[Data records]

——————————

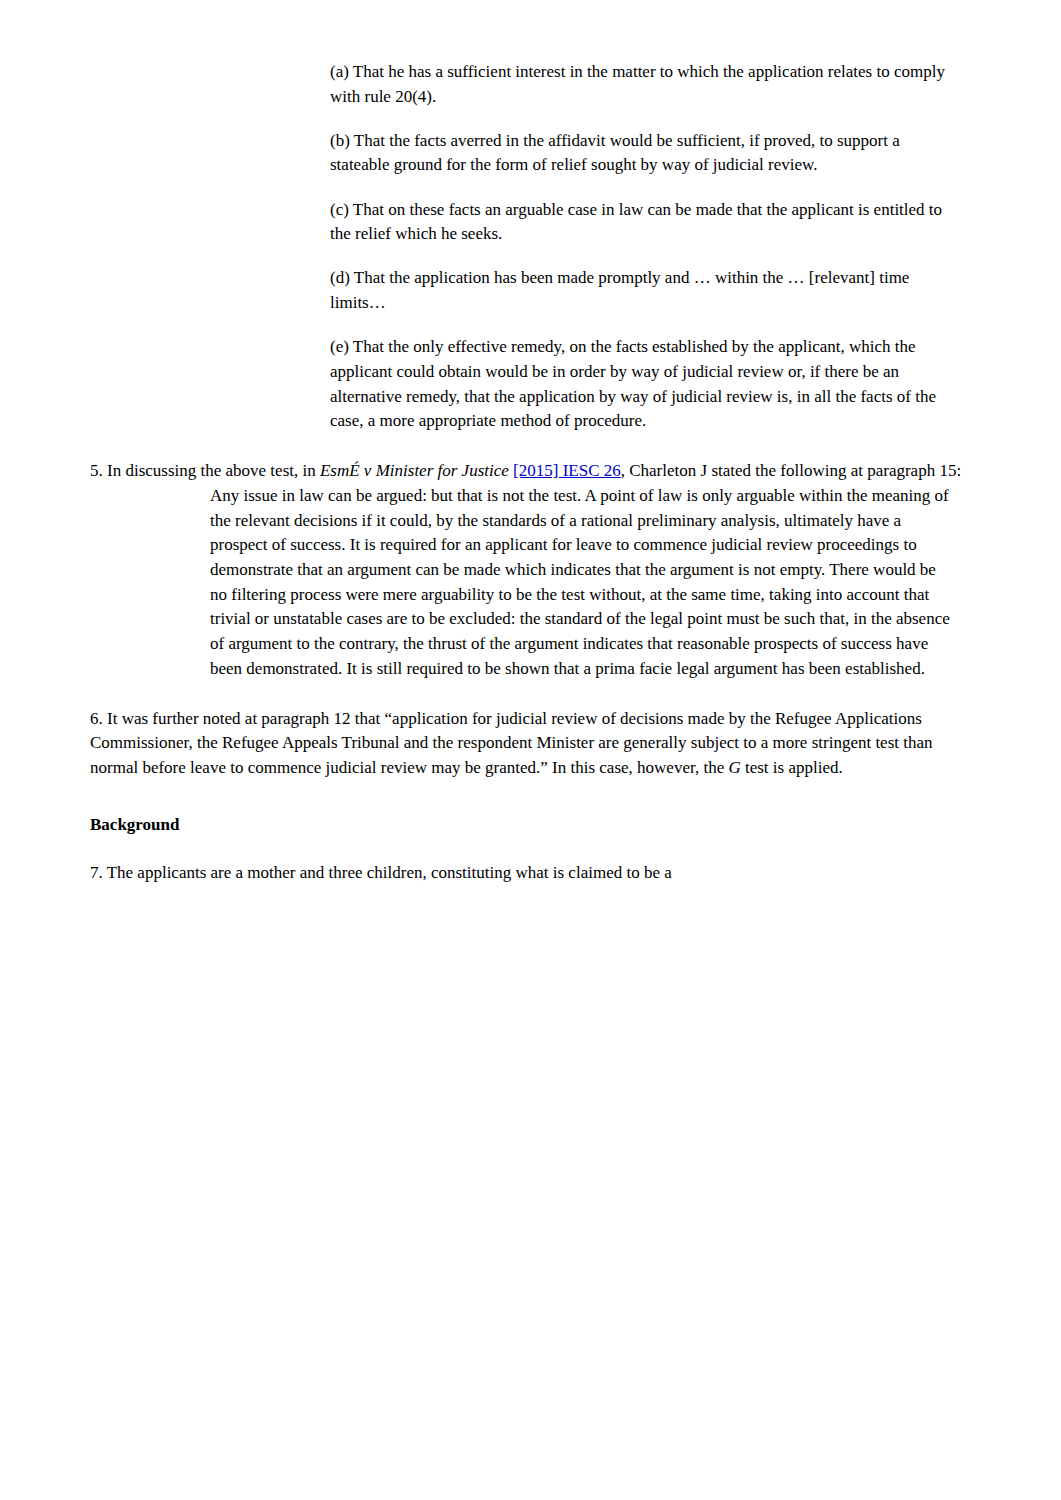(a) That he has a sufficient interest in the matter to which the application relates to comply with rule 20(4).
(b) That the facts averred in the affidavit would be sufficient, if proved, to support a stateable ground for the form of relief sought by way of judicial review.
(c) That on these facts an arguable case in law can be made that the applicant is entitled to the relief which he seeks.
(d) That the application has been made promptly and … within the … [relevant] time limits…
(e) That the only effective remedy, on the facts established by the applicant, which the applicant could obtain would be in order by way of judicial review or, if there be an alternative remedy, that the application by way of judicial review is, in all the facts of the case, a more appropriate method of procedure.
5. In discussing the above test, in EsmÉ v Minister for Justice [2015] IESC 26, Charleton J stated the following at paragraph 15:
Any issue in law can be argued: but that is not the test. A point of law is only arguable within the meaning of the relevant decisions if it could, by the standards of a rational preliminary analysis, ultimately have a prospect of success. It is required for an applicant for leave to commence judicial review proceedings to demonstrate that an argument can be made which indicates that the argument is not empty. There would be no filtering process were mere arguability to be the test without, at the same time, taking into account that trivial or unstatable cases are to be excluded: the standard of the legal point must be such that, in the absence of argument to the contrary, the thrust of the argument indicates that reasonable prospects of success have been demonstrated. It is still required to be shown that a prima facie legal argument has been established.
6. It was further noted at paragraph 12 that “application for judicial review of decisions made by the Refugee Applications Commissioner, the Refugee Appeals Tribunal and the respondent Minister are generally subject to a more stringent test than normal before leave to commence judicial review may be granted.” In this case, however, the G test is applied.
Background
7. The applicants are a mother and three children, constituting what is claimed to be a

——————————

What you are asked to do: For this exercise, retype the data above exactly and skip every image.

Completed task:
(a) That he has a sufficient interest in the matter to which the application relates to comply with rule 20(4).
(b) That the facts averred in the affidavit would be sufficient, if proved, to support a stateable ground for the form of relief sought by way of judicial review.
(c) That on these facts an arguable case in law can be made that the applicant is entitled to the relief which he seeks.
(d) That the application has been made promptly and … within the … [relevant] time limits…
(e) That the only effective remedy, on the facts established by the applicant, which the applicant could obtain would be in order by way of judicial review or, if there be an alternative remedy, that the application by way of judicial review is, in all the facts of the case, a more appropriate method of procedure.
5. In discussing the above test, in EsmÉ v Minister for Justice [2015] IESC 26, Charleton J stated the following at paragraph 15:
Any issue in law can be argued: but that is not the test. A point of law is only arguable within the meaning of the relevant decisions if it could, by the standards of a rational preliminary analysis, ultimately have a prospect of success. It is required for an applicant for leave to commence judicial review proceedings to demonstrate that an argument can be made which indicates that the argument is not empty. There would be no filtering process were mere arguability to be the test without, at the same time, taking into account that trivial or unstatable cases are to be excluded: the standard of the legal point must be such that, in the absence of argument to the contrary, the thrust of the argument indicates that reasonable prospects of success have been demonstrated. It is still required to be shown that a prima facie legal argument has been established.
6. It was further noted at paragraph 12 that “application for judicial review of decisions made by the Refugee Applications Commissioner, the Refugee Appeals Tribunal and the respondent Minister are generally subject to a more stringent test than normal before leave to commence judicial review may be granted.” In this case, however, the G test is applied.
Background
7. The applicants are a mother and three children, constituting what is claimed to be a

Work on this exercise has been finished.